Material for the task:
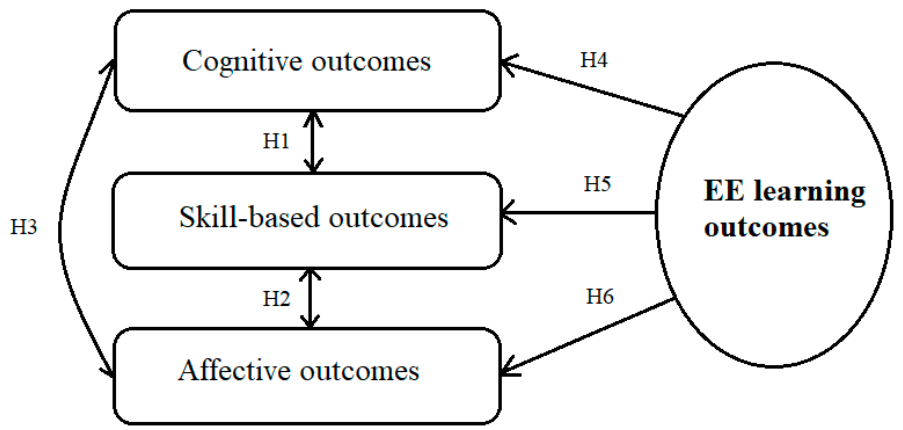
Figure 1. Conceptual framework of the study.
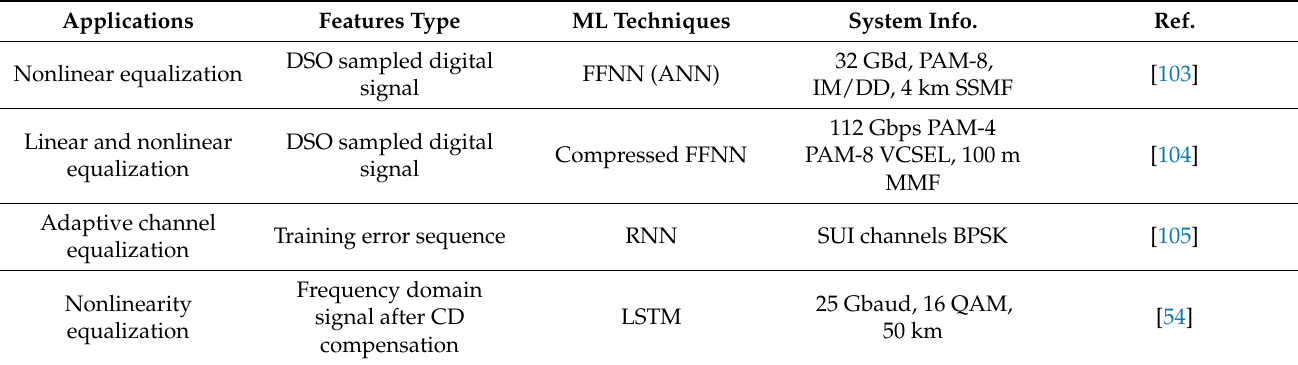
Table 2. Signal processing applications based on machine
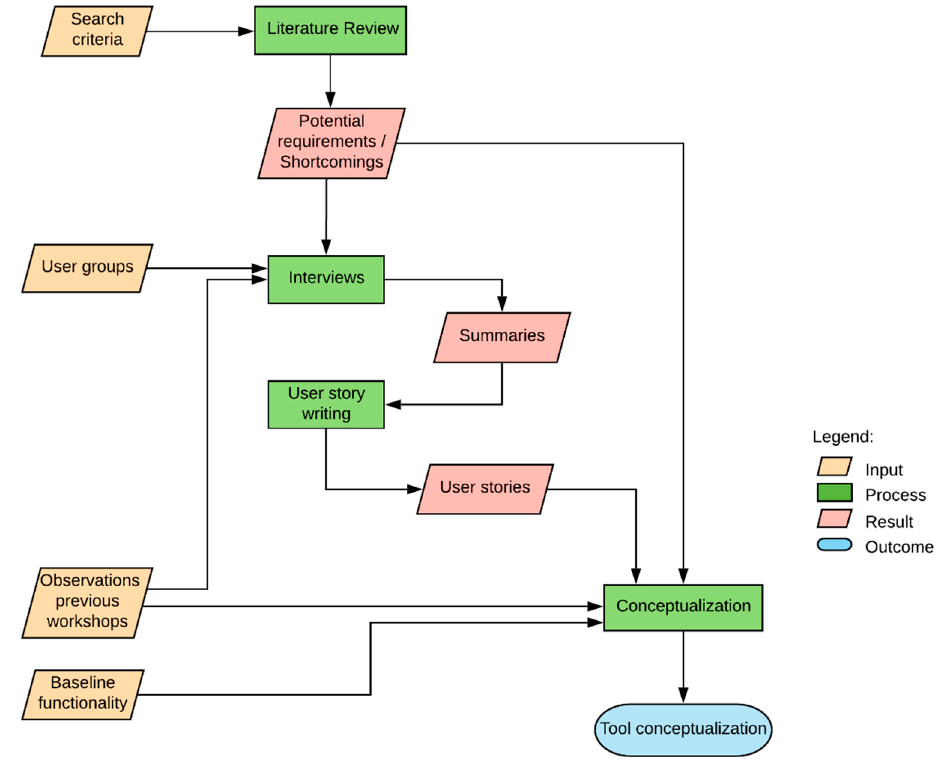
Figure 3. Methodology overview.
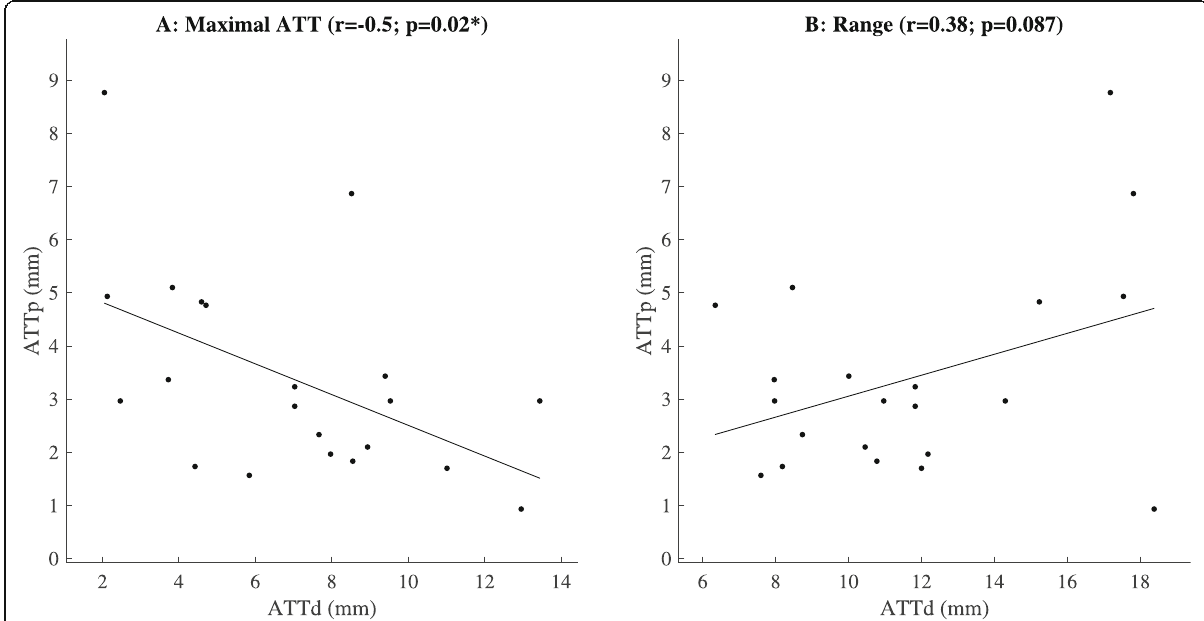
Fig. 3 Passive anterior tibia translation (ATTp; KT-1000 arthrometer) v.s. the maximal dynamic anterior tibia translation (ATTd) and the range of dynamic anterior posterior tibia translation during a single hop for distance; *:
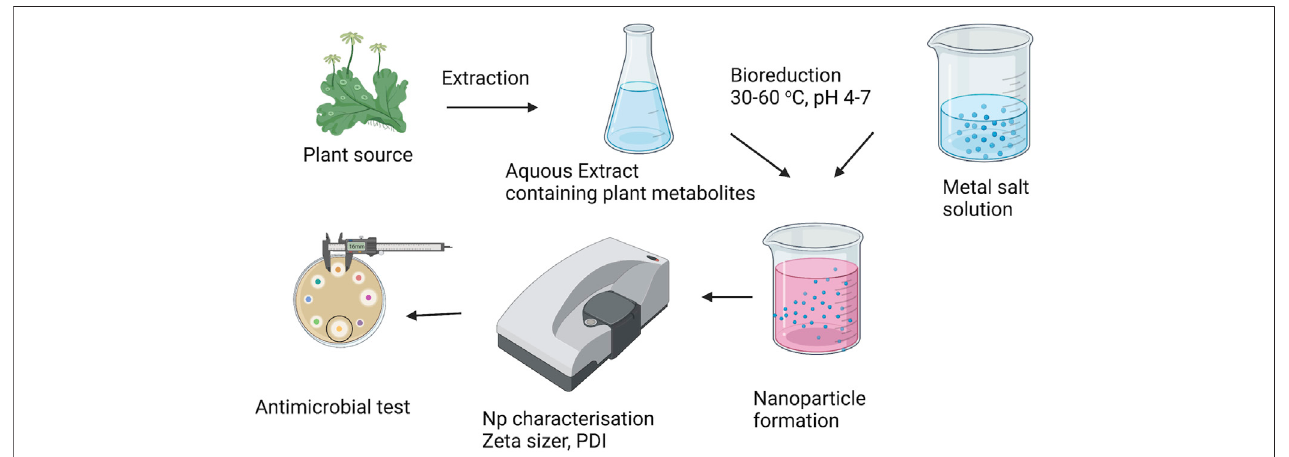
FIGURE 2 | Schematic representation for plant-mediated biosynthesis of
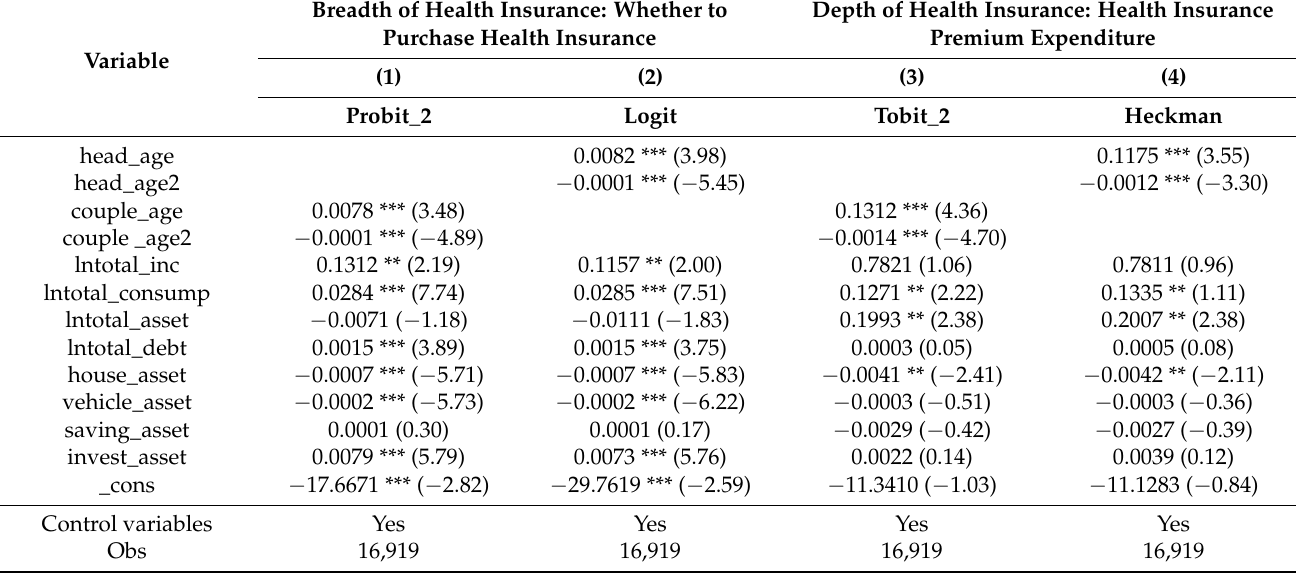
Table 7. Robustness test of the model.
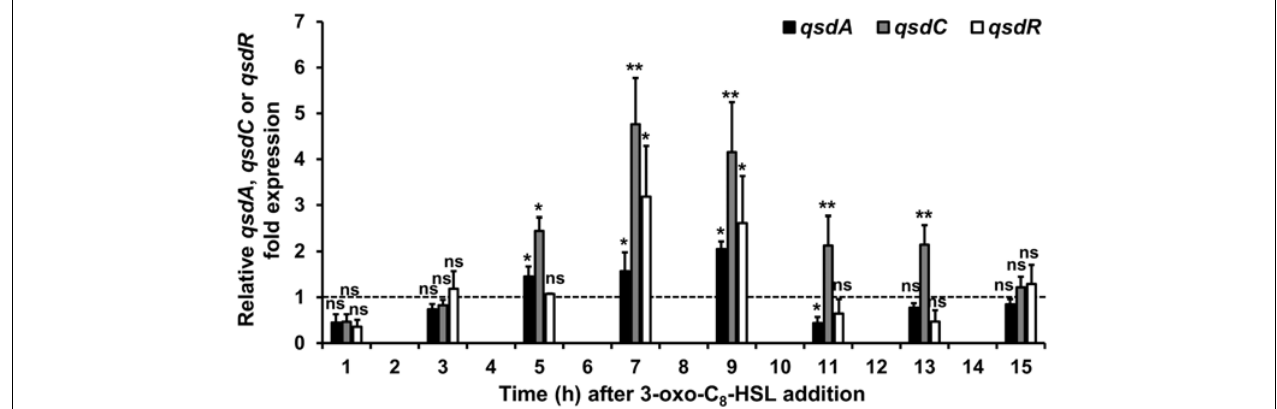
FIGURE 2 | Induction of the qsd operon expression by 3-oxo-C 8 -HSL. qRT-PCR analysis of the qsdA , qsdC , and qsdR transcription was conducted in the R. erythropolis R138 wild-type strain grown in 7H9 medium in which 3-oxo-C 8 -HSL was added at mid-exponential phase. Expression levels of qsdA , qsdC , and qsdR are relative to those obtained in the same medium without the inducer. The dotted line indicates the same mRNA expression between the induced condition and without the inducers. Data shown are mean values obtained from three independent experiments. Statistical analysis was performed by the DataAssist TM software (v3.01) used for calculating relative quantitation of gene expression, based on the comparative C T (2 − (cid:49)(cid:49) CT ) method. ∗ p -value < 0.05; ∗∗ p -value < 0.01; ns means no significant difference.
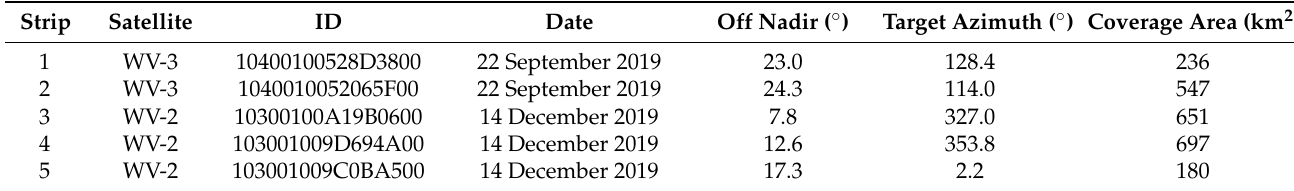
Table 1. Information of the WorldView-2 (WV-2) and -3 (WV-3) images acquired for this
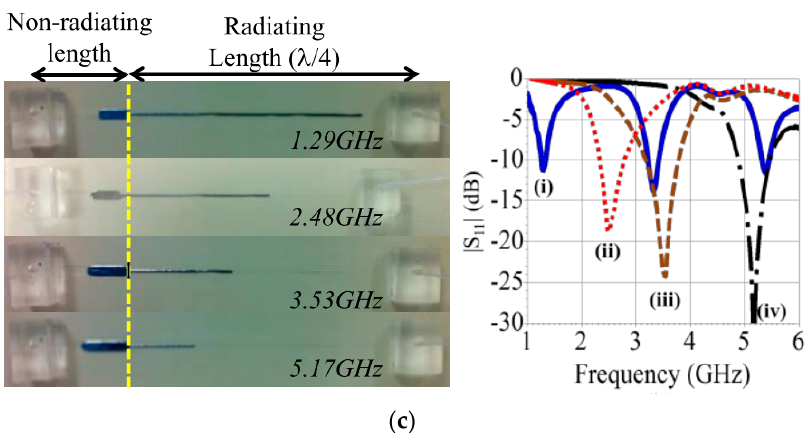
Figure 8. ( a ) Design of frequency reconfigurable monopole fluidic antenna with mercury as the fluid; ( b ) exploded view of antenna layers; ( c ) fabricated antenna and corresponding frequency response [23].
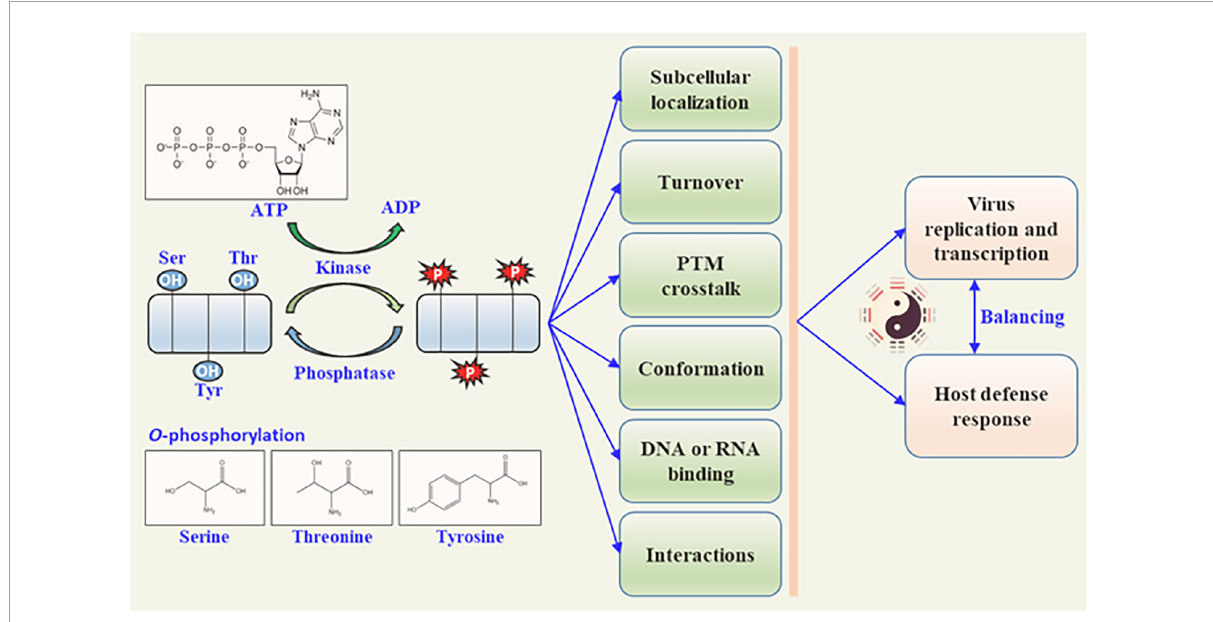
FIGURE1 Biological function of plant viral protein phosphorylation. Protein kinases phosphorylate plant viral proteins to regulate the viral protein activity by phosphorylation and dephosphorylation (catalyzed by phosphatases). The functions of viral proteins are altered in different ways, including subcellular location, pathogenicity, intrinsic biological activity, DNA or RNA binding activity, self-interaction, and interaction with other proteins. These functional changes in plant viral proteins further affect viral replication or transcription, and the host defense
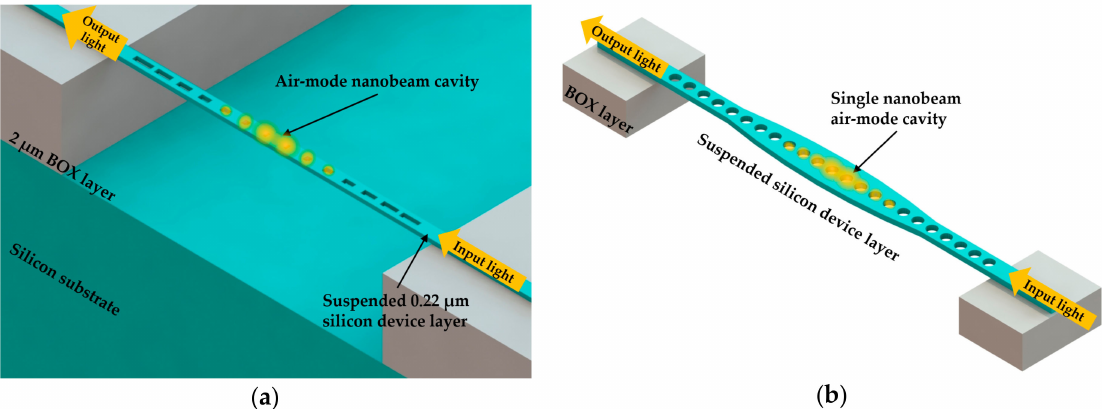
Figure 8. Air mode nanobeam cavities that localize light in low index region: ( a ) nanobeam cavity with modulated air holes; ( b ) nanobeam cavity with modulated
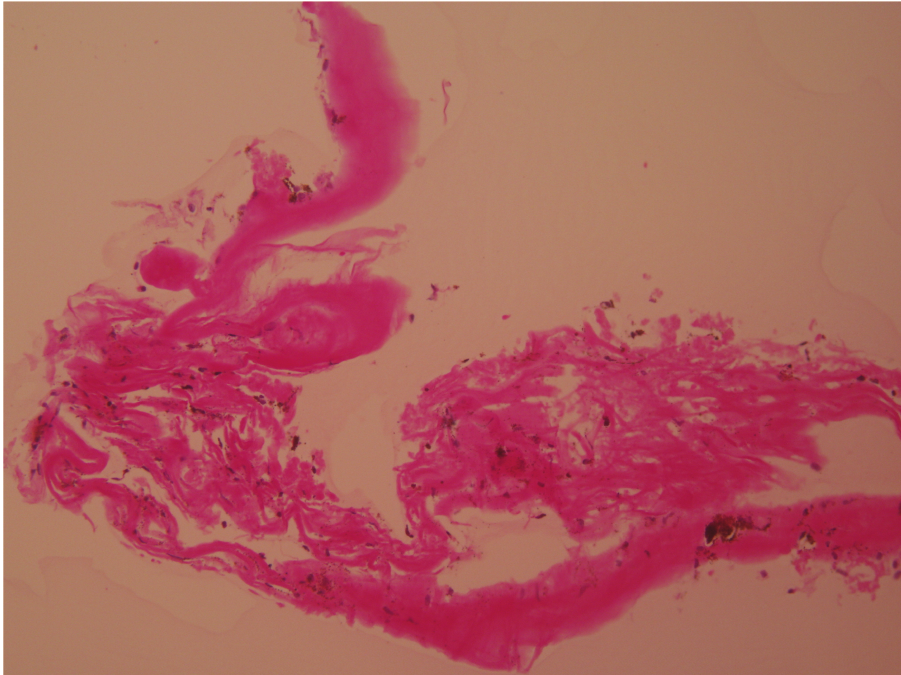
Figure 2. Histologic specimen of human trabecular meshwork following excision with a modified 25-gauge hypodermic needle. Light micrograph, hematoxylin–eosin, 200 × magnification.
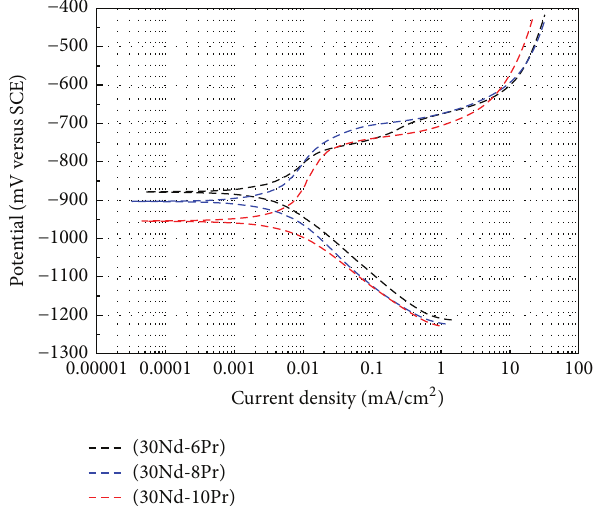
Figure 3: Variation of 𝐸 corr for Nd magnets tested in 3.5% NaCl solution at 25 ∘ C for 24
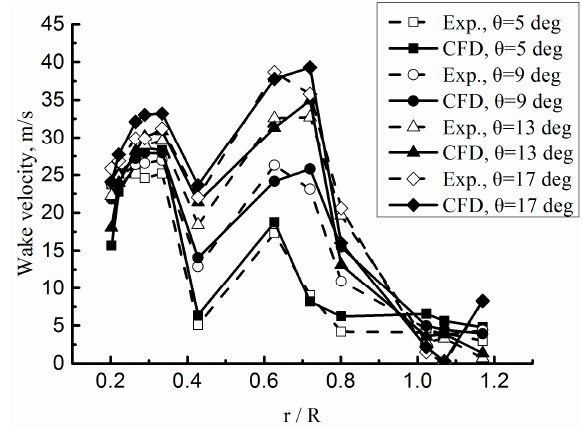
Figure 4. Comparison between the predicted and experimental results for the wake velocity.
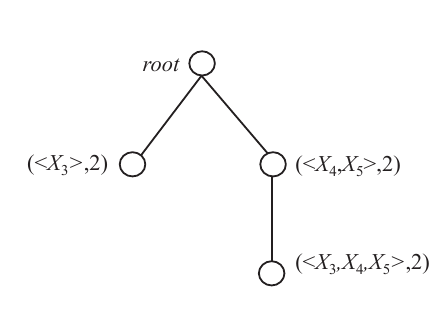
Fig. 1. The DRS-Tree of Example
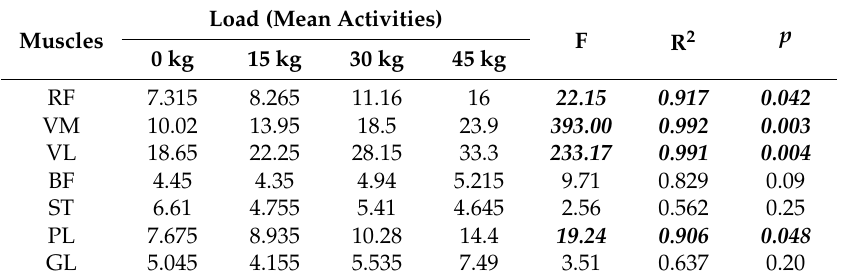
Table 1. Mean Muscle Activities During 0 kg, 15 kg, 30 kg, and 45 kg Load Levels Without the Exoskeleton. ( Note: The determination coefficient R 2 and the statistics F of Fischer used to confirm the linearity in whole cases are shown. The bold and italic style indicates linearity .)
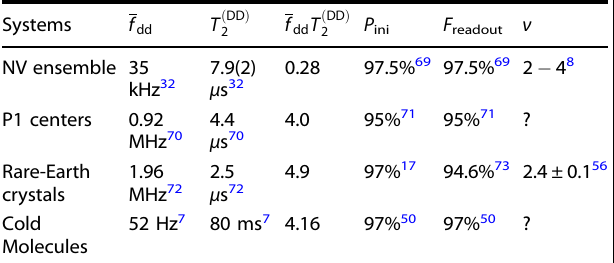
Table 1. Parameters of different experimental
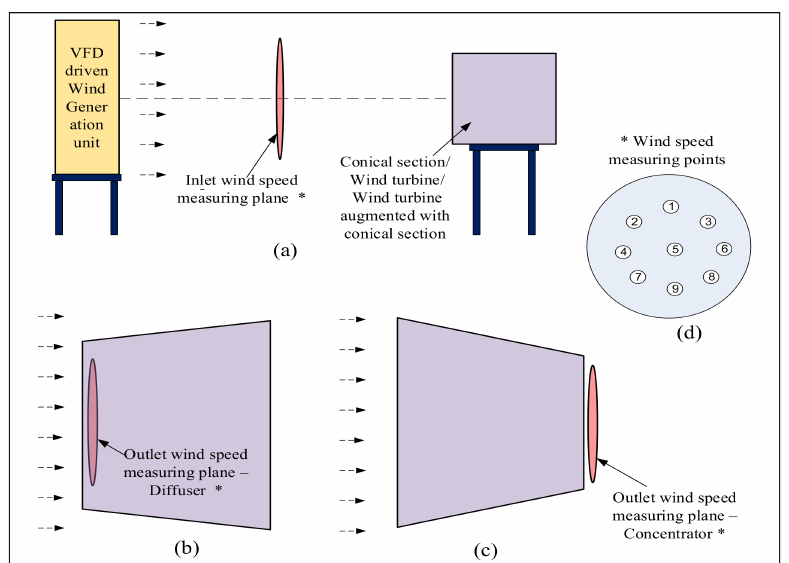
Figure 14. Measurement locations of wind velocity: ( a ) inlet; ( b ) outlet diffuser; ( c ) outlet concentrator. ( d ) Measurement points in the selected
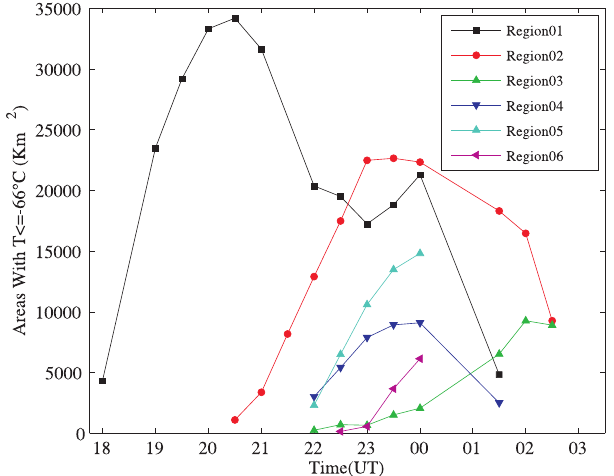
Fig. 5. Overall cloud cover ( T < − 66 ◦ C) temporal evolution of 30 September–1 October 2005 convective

Work item:
Go through the data and show every line where "experimental" occurs.

Solution for this task:
Figure 4. Comparison between the predicted and experimental results for the wake velocity.
Table 1. Parameters of different experimental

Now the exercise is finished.